_INFORMATION SUPPLIED:_
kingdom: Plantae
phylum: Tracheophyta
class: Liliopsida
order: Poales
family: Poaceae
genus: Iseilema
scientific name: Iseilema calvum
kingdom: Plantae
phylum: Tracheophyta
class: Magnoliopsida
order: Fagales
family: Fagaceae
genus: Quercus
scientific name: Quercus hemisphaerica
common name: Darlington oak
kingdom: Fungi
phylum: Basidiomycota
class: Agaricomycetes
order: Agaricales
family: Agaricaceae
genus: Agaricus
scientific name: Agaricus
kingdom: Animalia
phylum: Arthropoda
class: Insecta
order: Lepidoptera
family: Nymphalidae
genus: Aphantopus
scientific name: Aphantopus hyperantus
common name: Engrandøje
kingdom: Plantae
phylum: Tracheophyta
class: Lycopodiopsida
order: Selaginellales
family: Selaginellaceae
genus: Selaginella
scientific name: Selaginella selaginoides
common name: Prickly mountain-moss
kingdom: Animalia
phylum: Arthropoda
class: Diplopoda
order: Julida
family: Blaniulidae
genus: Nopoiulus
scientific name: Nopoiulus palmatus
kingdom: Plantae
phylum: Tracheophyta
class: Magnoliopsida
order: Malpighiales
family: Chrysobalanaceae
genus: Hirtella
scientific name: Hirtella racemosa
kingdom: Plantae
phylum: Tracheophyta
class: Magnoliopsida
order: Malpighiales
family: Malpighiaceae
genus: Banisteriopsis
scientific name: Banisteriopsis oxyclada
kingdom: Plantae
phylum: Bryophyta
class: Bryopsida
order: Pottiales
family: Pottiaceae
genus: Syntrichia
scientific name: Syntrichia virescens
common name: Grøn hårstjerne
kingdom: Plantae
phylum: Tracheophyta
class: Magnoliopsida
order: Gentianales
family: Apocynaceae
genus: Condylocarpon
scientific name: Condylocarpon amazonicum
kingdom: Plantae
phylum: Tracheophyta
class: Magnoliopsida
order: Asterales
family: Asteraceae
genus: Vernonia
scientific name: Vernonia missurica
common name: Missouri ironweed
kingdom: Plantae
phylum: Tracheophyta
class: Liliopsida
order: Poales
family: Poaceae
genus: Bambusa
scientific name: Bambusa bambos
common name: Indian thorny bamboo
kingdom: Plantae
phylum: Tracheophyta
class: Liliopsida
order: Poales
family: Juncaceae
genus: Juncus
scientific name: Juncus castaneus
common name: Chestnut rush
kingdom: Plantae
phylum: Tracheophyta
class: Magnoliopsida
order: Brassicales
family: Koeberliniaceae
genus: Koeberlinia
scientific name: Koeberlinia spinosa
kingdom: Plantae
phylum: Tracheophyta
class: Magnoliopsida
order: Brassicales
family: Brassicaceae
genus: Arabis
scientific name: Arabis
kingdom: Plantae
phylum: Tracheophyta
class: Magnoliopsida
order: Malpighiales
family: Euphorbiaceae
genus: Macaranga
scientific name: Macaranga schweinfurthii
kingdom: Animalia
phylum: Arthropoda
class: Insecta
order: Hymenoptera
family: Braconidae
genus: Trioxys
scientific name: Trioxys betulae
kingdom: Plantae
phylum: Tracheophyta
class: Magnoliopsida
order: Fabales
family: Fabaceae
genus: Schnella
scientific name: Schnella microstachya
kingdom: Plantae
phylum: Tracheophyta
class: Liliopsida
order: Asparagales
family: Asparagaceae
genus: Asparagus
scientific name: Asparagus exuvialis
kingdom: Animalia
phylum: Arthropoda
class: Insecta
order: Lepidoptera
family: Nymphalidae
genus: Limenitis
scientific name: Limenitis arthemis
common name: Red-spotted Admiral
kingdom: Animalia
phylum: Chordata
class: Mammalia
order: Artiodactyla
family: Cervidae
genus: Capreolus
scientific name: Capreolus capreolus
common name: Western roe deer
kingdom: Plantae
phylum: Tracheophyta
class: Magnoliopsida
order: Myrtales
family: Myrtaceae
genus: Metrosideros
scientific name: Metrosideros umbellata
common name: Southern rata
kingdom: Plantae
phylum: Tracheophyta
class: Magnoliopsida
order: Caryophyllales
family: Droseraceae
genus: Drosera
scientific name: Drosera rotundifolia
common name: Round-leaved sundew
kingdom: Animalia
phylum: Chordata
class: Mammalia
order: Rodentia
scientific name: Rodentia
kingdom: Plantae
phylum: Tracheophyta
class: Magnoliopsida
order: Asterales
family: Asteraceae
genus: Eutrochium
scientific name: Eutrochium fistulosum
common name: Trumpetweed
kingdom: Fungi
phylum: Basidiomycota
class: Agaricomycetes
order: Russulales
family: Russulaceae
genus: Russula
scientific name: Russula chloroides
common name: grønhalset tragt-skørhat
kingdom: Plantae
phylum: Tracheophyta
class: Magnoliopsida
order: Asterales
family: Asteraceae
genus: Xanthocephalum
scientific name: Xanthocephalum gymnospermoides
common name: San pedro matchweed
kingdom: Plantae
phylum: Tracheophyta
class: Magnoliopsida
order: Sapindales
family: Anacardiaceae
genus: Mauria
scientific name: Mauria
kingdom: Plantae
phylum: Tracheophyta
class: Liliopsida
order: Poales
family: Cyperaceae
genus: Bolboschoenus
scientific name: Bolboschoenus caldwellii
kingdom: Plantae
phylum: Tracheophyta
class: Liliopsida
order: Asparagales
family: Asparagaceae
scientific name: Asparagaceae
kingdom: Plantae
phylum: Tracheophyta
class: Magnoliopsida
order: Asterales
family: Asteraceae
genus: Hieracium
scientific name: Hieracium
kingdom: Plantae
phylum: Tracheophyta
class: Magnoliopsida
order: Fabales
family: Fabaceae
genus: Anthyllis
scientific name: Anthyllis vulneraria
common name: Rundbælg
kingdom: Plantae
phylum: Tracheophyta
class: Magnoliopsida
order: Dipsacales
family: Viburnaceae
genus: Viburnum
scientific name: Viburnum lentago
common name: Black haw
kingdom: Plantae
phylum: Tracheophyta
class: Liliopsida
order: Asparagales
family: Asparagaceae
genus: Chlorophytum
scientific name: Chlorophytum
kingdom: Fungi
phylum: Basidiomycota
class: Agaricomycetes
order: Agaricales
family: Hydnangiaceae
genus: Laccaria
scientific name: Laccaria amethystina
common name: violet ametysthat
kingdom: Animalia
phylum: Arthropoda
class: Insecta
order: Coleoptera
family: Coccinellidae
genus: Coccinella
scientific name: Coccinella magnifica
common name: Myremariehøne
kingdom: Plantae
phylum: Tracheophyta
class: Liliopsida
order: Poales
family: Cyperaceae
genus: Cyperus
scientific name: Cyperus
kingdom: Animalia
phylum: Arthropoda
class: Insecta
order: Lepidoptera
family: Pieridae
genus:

_STATED TASK:_
Please give all lines of the entries above as a Markdown table with the columns Row and Line, numbering each row and leaving out blank lines.

_COMPLETED TASK:_
| Row | Line |
|---|---|
| 1 | kingdom: Plantae |
| 2 | phylum: Tracheophyta |
| 3 | class: Liliopsida |
| 4 | order: Poales |
| 5 | family: Poaceae |
| 6 | genus: Iseilema |
| 7 | scientific name: Iseilema calvum |
| 8 | kingdom: Plantae |
| 9 | phylum: Tracheophyta |
| 10 | class: Magnoliopsida |
| 11 | order: Fagales |
| 12 | family: Fagaceae |
| 13 | genus: Quercus |
| 14 | scientific name: Quercus hemisphaerica |
| 15 | common name: Darlington oak |
| 16 | kingdom: Fungi |
| 17 | phylum: Basidiomycota |
| 18 | class: Agaricomycetes |
| 19 | order: Agaricales |
| 20 | family: Agaricaceae |
| 21 | genus: Agaricus |
| 22 | scientific name: Agaricus |
| 23 | kingdom: Animalia |
| 24 | phylum: Arthropoda |
| 25 | class: Insecta |
| 26 | order: Lepidoptera |
| 27 | family: Nymphalidae |
| 28 | genus: Aphantopus |
| 29 | scientific name: Aphantopus hyperantus |
| 30 | common name: Engrandøje |
| 31 | kingdom: Plantae |
| 32 | phylum: Tracheophyta |
| 33 | class: Lycopodiopsida |
| 34 | order: Selaginellales |
| 35 | family: Selaginellaceae |
| 36 | genus: Selaginella |
| 37 | scientific name: Selaginella selaginoides |
| 38 | common name: Prickly mountain-moss |
| 39 | kingdom: Animalia |
| 40 | phylum: Arthropoda |
| 41 | class: Diplopoda |
| 42 | order: Julida |
| 43 | family: Blaniulidae |
| 44 | genus: Nopoiulus |
| 45 | scientific name: Nopoiulus palmatus |
| 46 | kingdom: Plantae |
| 47 | phylum: Tracheophyta |
| 48 | class: Magnoliopsida |
| 49 | order: Malpighiales |
| 50 | family: Chrysobalanaceae |
| 51 | genus: Hirtella |
| 52 | scientific name: Hirtella racemosa |
| 53 | kingdom: Plantae |
| 54 | phylum: Tracheophyta |
| 55 | class: Magnoliopsida |
| 56 | order: Malpighiales |
| 57 | family: Malpighiaceae |
| 58 | genus: Banisteriopsis |
| 59 | scientific name: Banisteriopsis oxyclada |
| 60 | kingdom: Plantae |
| 61 | phylum: Bryophyta |
| 62 | class: Bryopsida |
| 63 | order: Pottiales |
| 64 | family: Pottiaceae |
| 65 | genus: Syntrichia |
| 66 | scientific name: Syntrichia virescens |
| 67 | common name: Grøn hårstjerne |
| 68 | kingdom: Plantae |
| 69 | phylum: Tracheophyta |
| 70 | class: Magnoliopsida |
| 71 | order: Gentianales |
| 72 | family: Apocynaceae |
| 73 | genus: Condylocarpon |
| 74 | scientific name: Condylocarpon amazonicum |
| 75 | kingdom: Plantae |
| 76 | phylum: Tracheophyta |
| 77 | class: Magnoliopsida |
| 78 | order: Asterales |
| 79 | family: Asteraceae |
| 80 | genus: Vernonia |
| 81 | scientific name: Vernonia missurica |
| 82 | common name: Missouri ironweed |
| 83 | kingdom: Plantae |
| 84 | phylum: Tracheophyta |
| 85 | class: Liliopsida |
| 86 | order: Poales |
| 87 | family: Poaceae |
| 88 | genus: Bambusa |
| 89 | scientific name: Bambusa bambos |
| 90 | common name: Indian thorny bamboo |
| 91 | kingdom: Plantae |
| 92 | phylum: Tracheophyta |
| 93 | class: Liliopsida |
| 94 | order: Poales |
| 95 | family: Juncaceae |
| 96 | genus: Juncus |
| 97 | scientific name: Juncus castaneus |
| 98 | common name: Chestnut rush |
| 99 | kingdom: Plantae |
| 100 | phylum: Tracheophyta |
| 101 | class: Magnoliopsida |
| 102 | order: Brassicales |
| 103 | family: Koeberliniaceae |
| 104 | genus: Koeberlinia |
| 105 | scientific name: Koeberlinia spinosa |
| 106 | kingdom: Plantae |
| 107 | phylum: Tracheophyta |
| 108 | class: Magnoliopsida |
| 109 | order: Brassicales |
| 110 | family: Brassicaceae |
| 111 | genus: Arabis |
| 112 | scientific name: Arabis |
| 113 | kingdom: Plantae |
| 114 | phylum: Tracheophyta |
| 115 | class: Magnoliopsida |
| 116 | order: Malpighiales |
| 117 | family: Euphorbiaceae |
| 118 | genus: Macaranga |
| 119 | scientific name: Macaranga schweinfurthii |
| 120 | kingdom: Animalia |
| 121 | phylum: Arthropoda |
| 122 | class: Insecta |
| 123 | order: Hymenoptera |
| 124 | family: Braconidae |
| 125 | genus: Trioxys |
| 126 | scientific name: Trioxys betulae |
| 127 | kingdom: Plantae |
| 128 | phylum: Tracheophyta |
| 129 | class: Magnoliopsida |
| 130 | order: Fabales |
| 131 | family: Fabaceae |
| 132 | genus: Schnella |
| 133 | scientific name: Schnella microstachya |
| 134 | kingdom: Plantae |
| 135 | phylum: Tracheophyta |
| 136 | class: Liliopsida |
| 137 | order: Asparagales |
| 138 | family: Asparagaceae |
| 139 | genus: Asparagus |
| 140 | scientific name: Asparagus exuvialis |
| 141 | kingdom: Animalia |
| 142 | phylum: Arthropoda |
| 143 | class: Insecta |
| 144 | order: Lepidoptera |
| 145 | family: Nymphalidae |
| 146 | genus: Limenitis |
| 147 | scientific name: Limenitis arthemis |
| 148 | common name: Red-spotted Admiral |
| 149 | kingdom: Animalia |
| 150 | phylum: Chordata |
| 151 | class: Mammalia |
| 152 | order: Artiodactyla |
| 153 | family: Cervidae |
| 154 | genus: Capreolus |
| 155 | scientific name: Capreolus capreolus |
| 156 | common name: Western roe deer |
| 157 | kingdom: Plantae |
| 158 | phylum: Tracheophyta |
| 159 | class: Magnoliopsida |
| 160 | order: Myrtales |
| 161 | family: Myrtaceae |
| 162 | genus: Metrosideros |
| 163 | scientific name: Metrosideros umbellata |
| 164 | common name: Southern rata |
| 165 | kingdom: Plantae |
| 166 | phylum: Tracheophyta |
| 167 | class: Magnoliopsida |
| 168 | order: Caryophyllales |
| 169 | family: Droseraceae |
| 170 | genus: Drosera |
| 171 | scientific name: Drosera rotundifolia |
| 172 | common name: Round-leaved sundew |
| 173 | kingdom: Animalia |
| 174 | phylum: Chordata |
| 175 | class: Mammalia |
| 176 | order: Rodentia |
| 177 | scientific name: Rodentia |
| 178 | kingdom: Plantae |
| 179 | phylum: Tracheophyta |
| 180 | class: Magnoliopsida |
| 181 | order: Asterales |
| 182 | family: Asteraceae |
| 183 | genus: Eutrochium |
| 184 | scientific name: Eutrochium fistulosum |
| 185 | common name: Trumpetweed |
| 186 | kingdom: Fungi |
| 187 | phylum: Basidiomycota |
| 188 | class: Agaricomycetes |
| 189 | order: Russulales |
| 190 | family: Russulaceae |
| 191 | genus: Russula |
| 192 | scientific name: Russula chloroides |
| 193 | common name: grønhalset tragt-skørhat |
| 194 | kingdom: Plantae |
| 195 | phylum: Tracheophyta |
| 196 | class: Magnoliopsida |
| 197 | order: Asterales |
| 198 | family: Asteraceae |
| 199 | genus: Xanthocephalum |
| 200 | scientific name: Xanthocephalum gymnospermoides |
| 201 | common name: San pedro matchweed |
| 202 | kingdom: Plantae |
| 203 | phylum: Tracheophyta |
| 204 | class: Magnoliopsida |
| 205 | order: Sapindales |
| 206 | family: Anacardiaceae |
| 207 | genus: Mauria |
| 208 | scientific name: Mauria |
| 209 | kingdom: Plantae |
| 210 | phylum: Tracheophyta |
| 211 | class: Liliopsida |
| 212 | order: Poales |
| 213 | family: Cyperaceae |
| 214 | genus: Bolboschoenus |
| 215 | scientific name: Bolboschoenus caldwellii |
| 216 | kingdom: Plantae |
| 217 | phylum: Tracheophyta |
| 218 | class: Liliopsida |
| 219 | order: Asparagales |
| 220 | family: Asparagaceae |
| 221 | scientific name: Asparagaceae |
| 222 | kingdom: Plantae |
| 223 | phylum: Tracheophyta |
| 224 | class: Magnoliopsida |
| 225 | order: Asterales |
| 226 | family: Asteraceae |
| 227 | genus: Hieracium |
| 228 | scientific name: Hieracium |
| 229 | kingdom: Plantae |
| 230 | phylum: Tracheophyta |
| 231 | class: Magnoliopsida |
| 232 | order: Fabales |
| 233 | family: Fabaceae |
| 234 | genus: Anthyllis |
| 235 | scientific name: Anthyllis vulneraria |
| 236 | common name: Rundbælg |
| 237 | kingdom: Plantae |
| 238 | phylum: Tracheophyta |
| 239 | class: Magnoliopsida |
| 240 | order: Dipsacales |
| 241 | family: Viburnaceae |
| 242 | genus: Viburnum |
| 243 | scientific name: Viburnum lentago |
| 244 | common name: Black haw |
| 245 | kingdom: Plantae |
| 246 | phylum: Tracheophyta |
| 247 | class: Liliopsida |
| 248 | order: Asparagales |
| 249 | family: Asparagaceae |
| 250 | genus: Chlorophytum |
| 251 | scientific name: Chlorophytum |
| 252 | kingdom: Fungi |
| 253 | phylum: Basidiomycota |
| 254 | class: Agaricomycetes |
| 255 | order: Agaricales |
| 256 | family: Hydnangiaceae |
| 257 | genus: Laccaria |
| 258 | scientific name: Laccaria amethystina |
| 259 | common name: violet ametysthat |
| 260 | kingdom: Animalia |
| 261 | phylum: Arthropoda |
| 262 | class: Insecta |
| 263 | order: Coleoptera |
| 264 | family: Coccinellidae |
| 265 | genus: Coccinella |
| 266 | scientific name: Coccinella magnifica |
| 267 | common name: Myremariehøne |
| 268 | kingdom: Plantae |
| 269 | phylum: Tracheophyta |
| 270 | class: Liliopsida |
| 271 | order: Poales |
| 272 | family: Cyperaceae |
| 273 | genus: Cyperus |
| 274 | scientific name: Cyperus |
| 275 | kingdom: Animalia |
| 276 | phylum: Arthropoda |
| 277 | class: Insecta |
| 278 | order: Lepidoptera |
| 279 | family: Pieridae |
| 280 | genus: |